If you have the plugin installed, the image is displayed immediately after that line.


You mean like the 'pic' language? http://floppsie.comp.glam.ac.uk/Glamorgan/gaius/web/pic-20.h...

Developed in 1982. Present on almost every UNIX-like system and integrated into the manpage generator.

Probably the main reason we've not seen things like this achieve wide adoption is the small but very influential subset of programmers who refuse to use anything that isn't a pure text terminal for development.


Interesting. I'm not familiar with "pic", but I'll check it out. I've never seen a manpage with that in it.

A terminal with graphics in it would be nice too. Maybe if Tek4014 (and the Tek emulation in xterm) had graphics and useful text simultaneously it would've been more popular than the modal approach. I've also heard of Sixel, but never seen it live.


How about 3 fonts (serif, sans, and fixed) and color instead of monochrome? You're too quick to compromise :-)

Vector graphics would be adequate and could discourage huge binary dumps in the code, but you know someone would try to jam a photograph in there by inserting a square per pixel, and I can't really blame them. Postscript could work, but if you picked something explicitly line oriented it would cause less confusion in revision control.

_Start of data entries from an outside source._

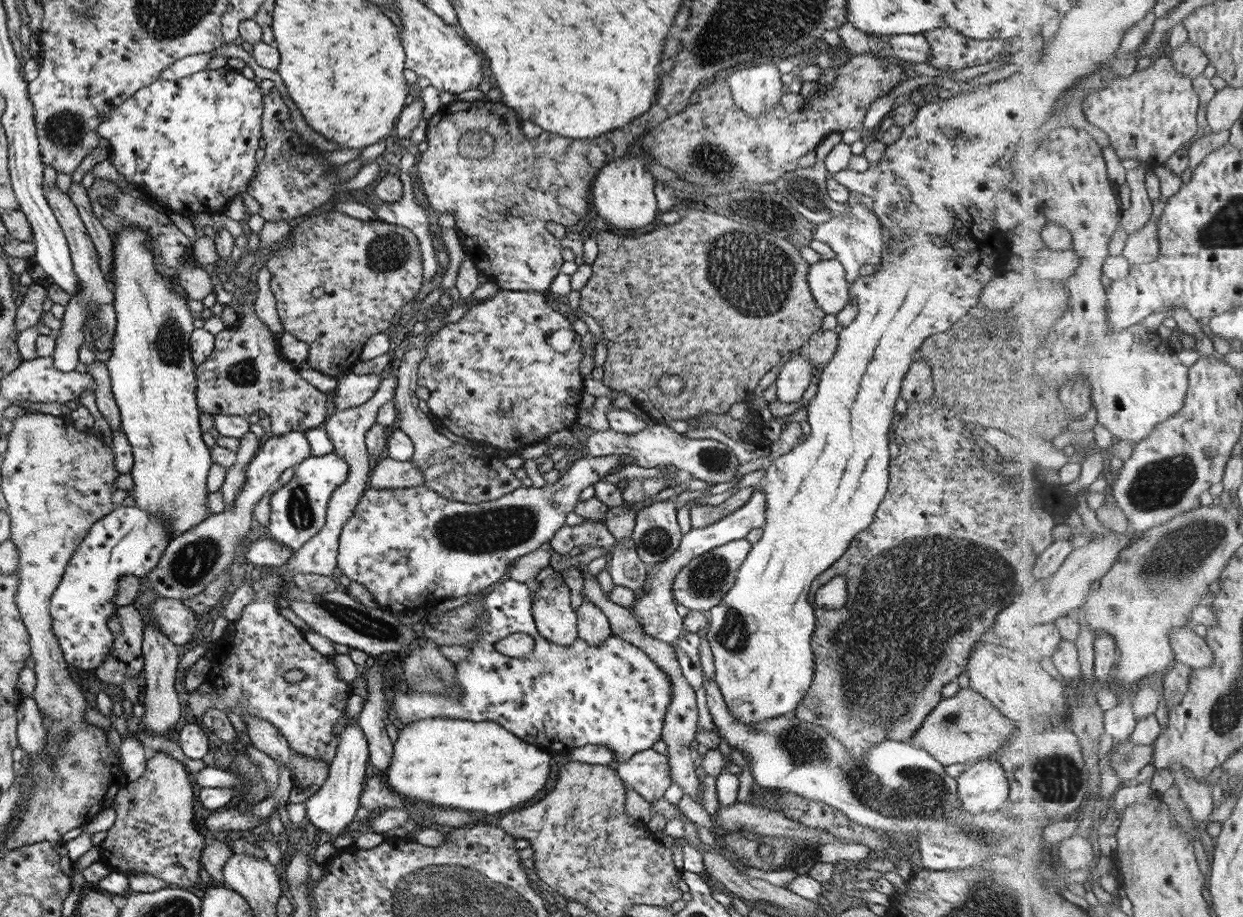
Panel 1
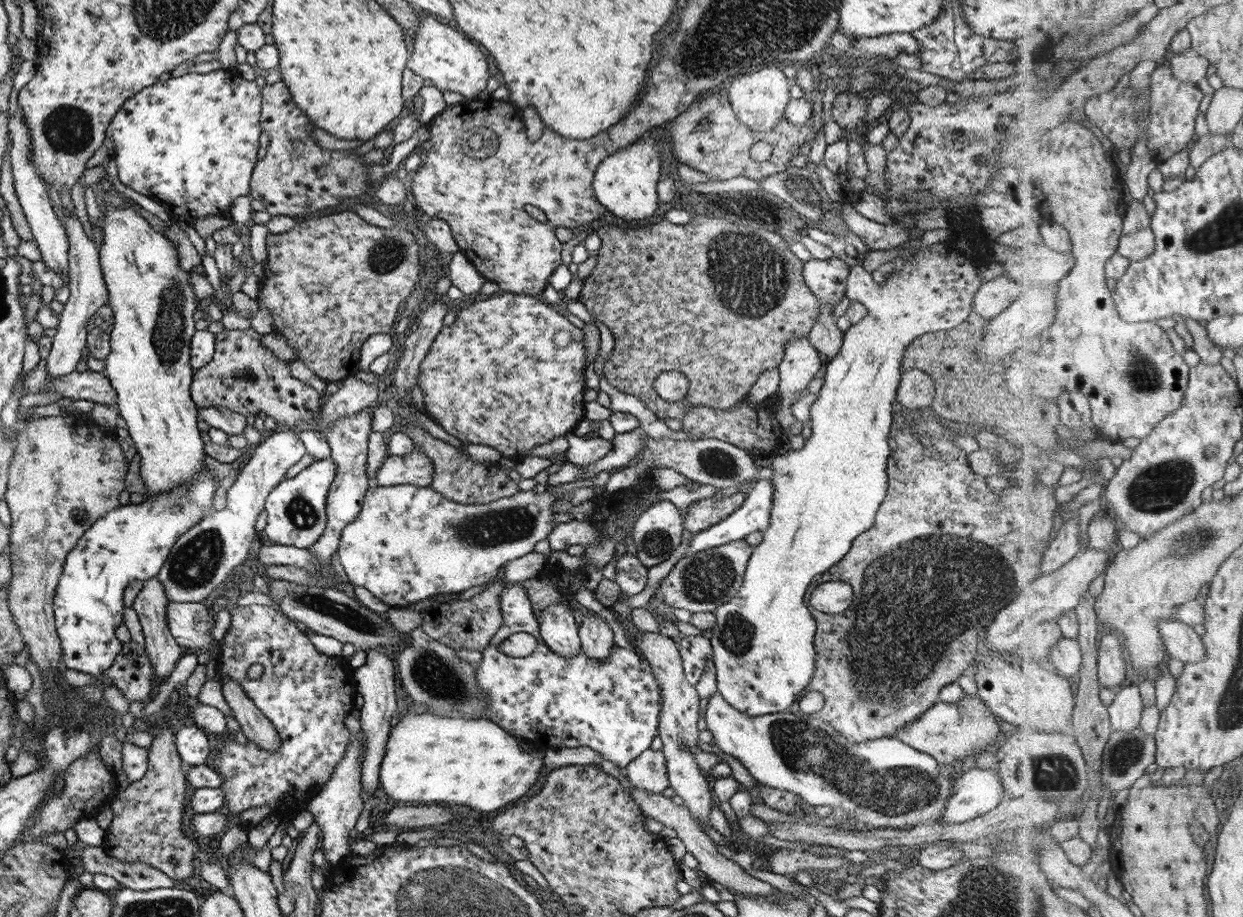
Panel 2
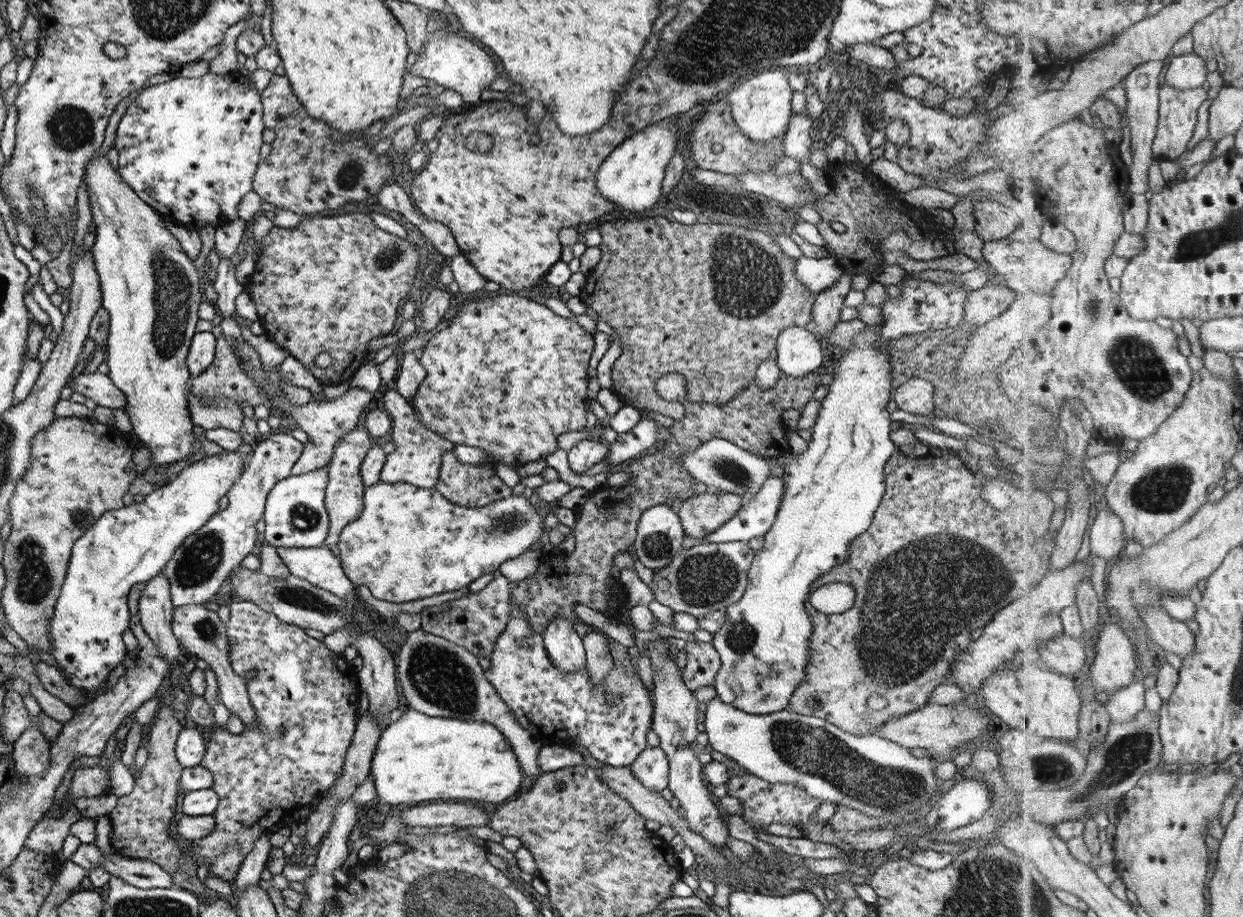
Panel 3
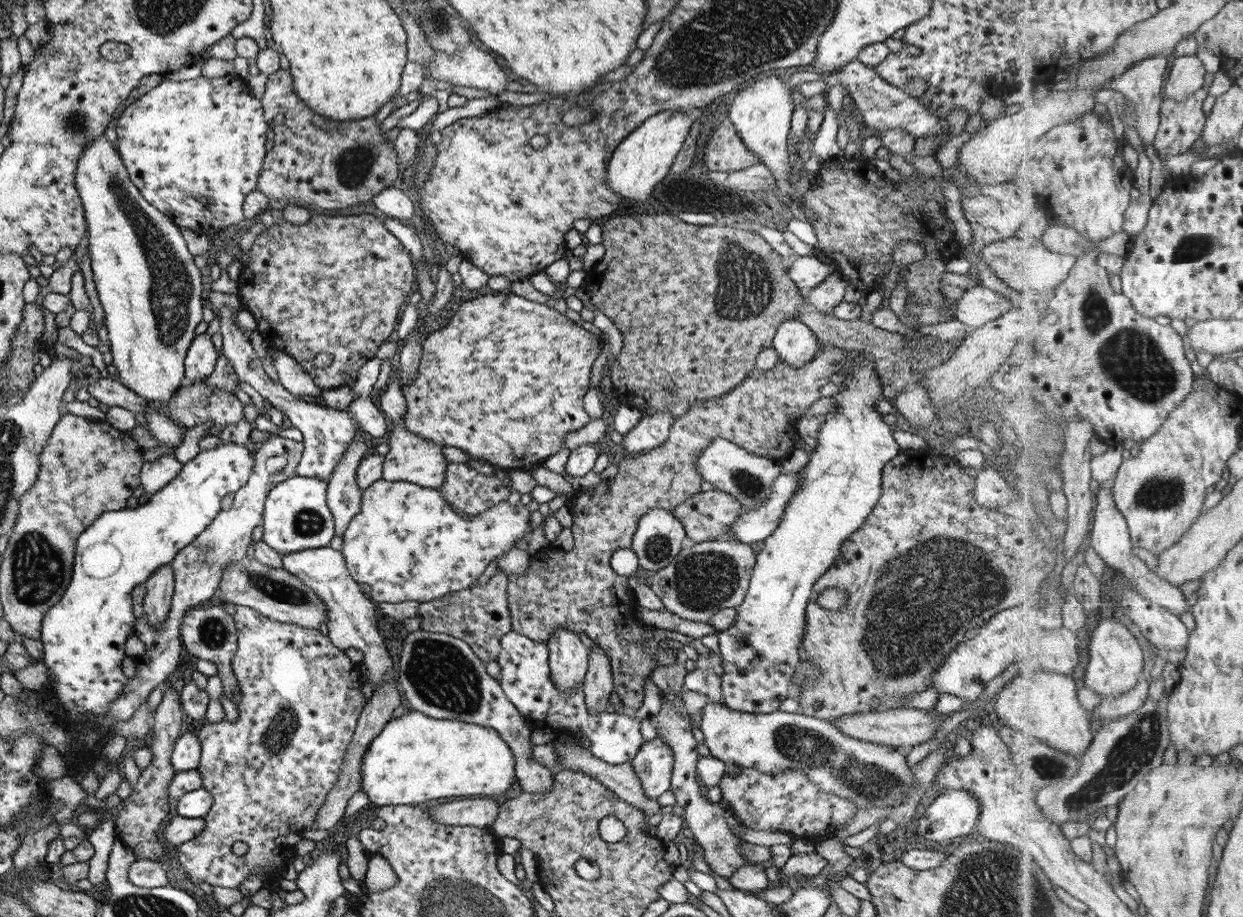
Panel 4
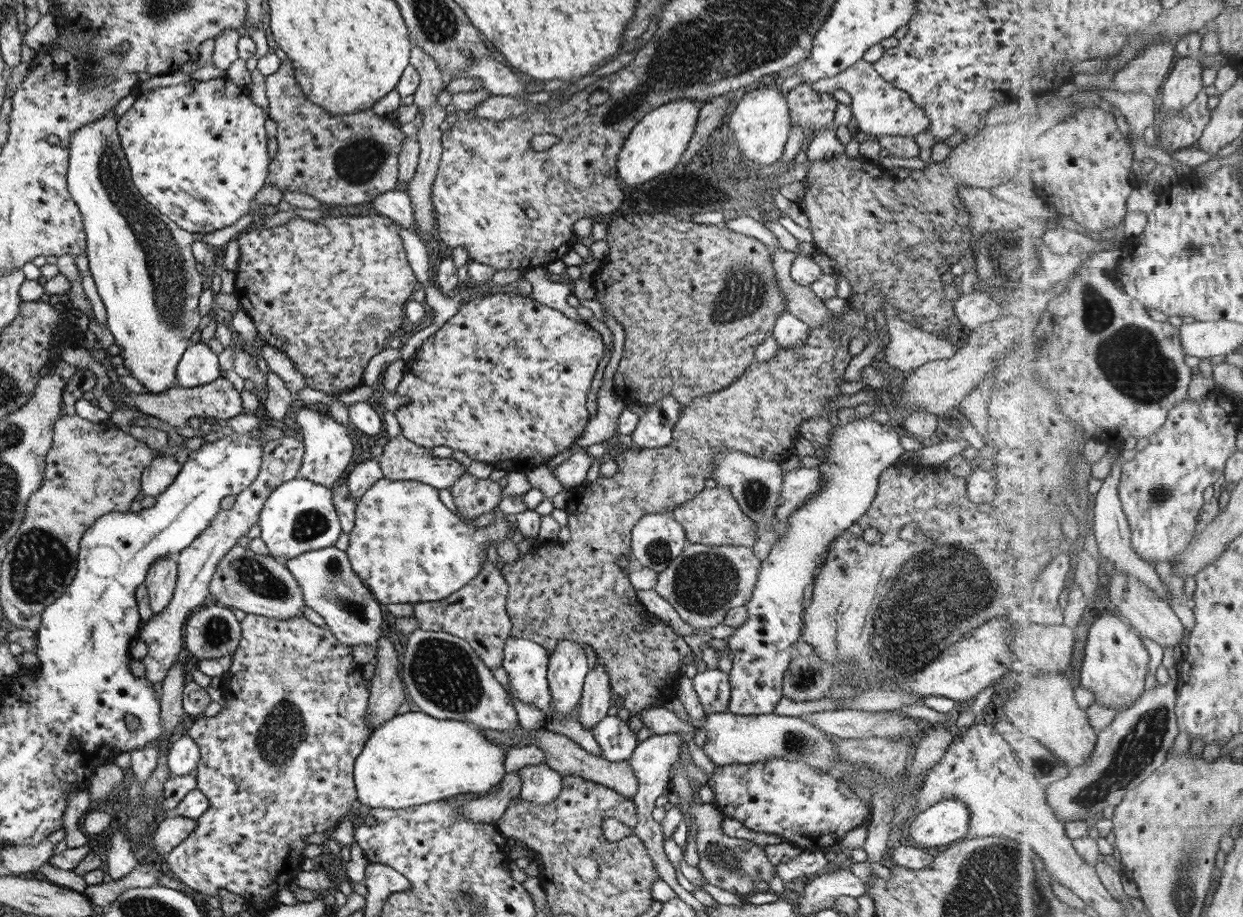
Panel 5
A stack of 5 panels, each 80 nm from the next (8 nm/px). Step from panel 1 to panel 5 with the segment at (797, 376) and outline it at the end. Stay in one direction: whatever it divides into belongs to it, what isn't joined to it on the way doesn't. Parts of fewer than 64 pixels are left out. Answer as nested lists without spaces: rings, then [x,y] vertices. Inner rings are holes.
[[[783,309],[776,316],[772,336],[782,349],[797,349],[802,345],[809,327],[794,314]]]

> How about 3 fonts (serif, sans, and fixed) and color instead of monochrome? You're too quick to compromise :-)

Minimal Viable Picture :)

> Postscript could work, but if you picked something explicitly line oriented it would cause less confusion in revision control.

Agreed. But Postscript has a lot of existing unencumbered infrastructure code littering the net. With a new syntax, you need to overcome an activation energy problem. You would have to make sure that rendering and editing code existed that could be munged into a plug-in for everybody's favorite IDE. EMACS mode, anyone?

Also, maybe an independent tool that ran in a local web browser (not uploading code to random servers) would be a way to jump start things.


SVG could work (if you can stomach XML). The great thing about standards is there are so many to choose from.